I’m often critical of NGOs, and their official duties for being out of touch with local realities. They often distort the local political economy and have their own underlying political dynamics that are masked in a technocratic or apolitical veil. But the work of Julia Elyachar and others outline how communities can creatively make NGOs their own. There are multiple forms of power at the intersections of the state, international organizations, and NGOs. Communities on the ground operate in these complex relationships of power and carve a path forward.
NGOs can open up new spaces of political engagement for ordinary residents. They can be especially important for women and marginalized social groups. But the informal activity – rather than the official mandates – sometimes mean just as much for residents on the ground. Take this example from my book:
“On a quiet morning in January, a group of Ashaiman women from different ethnic groups met at a USAID-funded health clinic. But the women were not meeting to discuss health concerns, nor did they come to talk about the NGO’s agenda. Instead, they came to discuss problems in the community, as they did every Tuesday morning. They used the space paid for by USAID to gather and talk. Immediately, the women started complaining about the public toilet. It was not cared for, was very dirty, and they had to pay ten peswas for their young children to use it. They felt that this was not fair. They did not like that the proceeds go to the NDC party, and most of the money goes directly to the assemblyman… The women’s group creatively recombined their role as health workers – and the materials and office for which USAID expected health work – for general improvements in the community” (216).
A good place for all policymakers to start is to ask: Where do people make community decisions in everyday life? Sometimes NGO offices play a meaningful role. They can even blur the boundaries between state and society. In the case of Tunisia, mosques serve this purpose.
Religion and politics
There is excellent new research examining the relationship between religion and politics. Gwyneth McClendon and Rachel Riedl’s From Pews to Politics: Religious Sermons and Political Participation in Africa examines how religious teachings can influence the degree and form of political activity. Amaney Jamal’s work has long examined the role of mosque activity on political consciousness. But most of this work focuses on formal political participation, like voting behavior and partisan identification.

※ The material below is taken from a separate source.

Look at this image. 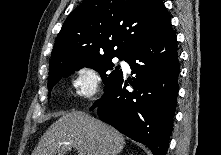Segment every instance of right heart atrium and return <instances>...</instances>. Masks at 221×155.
I'll use <instances>...</instances> for the list:
<instances>
[{"instance_id":"1","label":"right heart atrium","mask_w":221,"mask_h":155,"mask_svg":"<svg viewBox=\"0 0 221 155\" xmlns=\"http://www.w3.org/2000/svg\"><path fill=\"white\" fill-rule=\"evenodd\" d=\"M72 85L77 97L90 100L100 92L101 79L94 68L82 67L74 73Z\"/></svg>"}]
</instances>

Equally as important, if not more, is the role that houses of worship play in everyday life. Importantly, as anthropologists like Deborah Pellow have contended, they contribute to collective decision-making and claim-making. Brooke and Komer’s study deepens our understanding by clarifying where houses of worship facilitate local governance.
Governance beyond the state
This focus on governance beyond the state contributes to an exciting new policy agenda. I am excited to see how foundations like the Hewlett Foundation – who just announced a new women’s empowerment initiative and a re-vamped Transparency, Participation, and Accountability strategy – and organizations like ID Insight (with Dignity Initiatives and others) incorporate this sphere of decision-making into their projects.
GLD is always looking for spaces of governance beyond the state. We highlight citizen experiences – the activities, behaviors, and attitudes of ordinary people in their own neighborhoods and villages. Expanding the political has long been a frontier of social science research. It now deserves a central place in policymaking.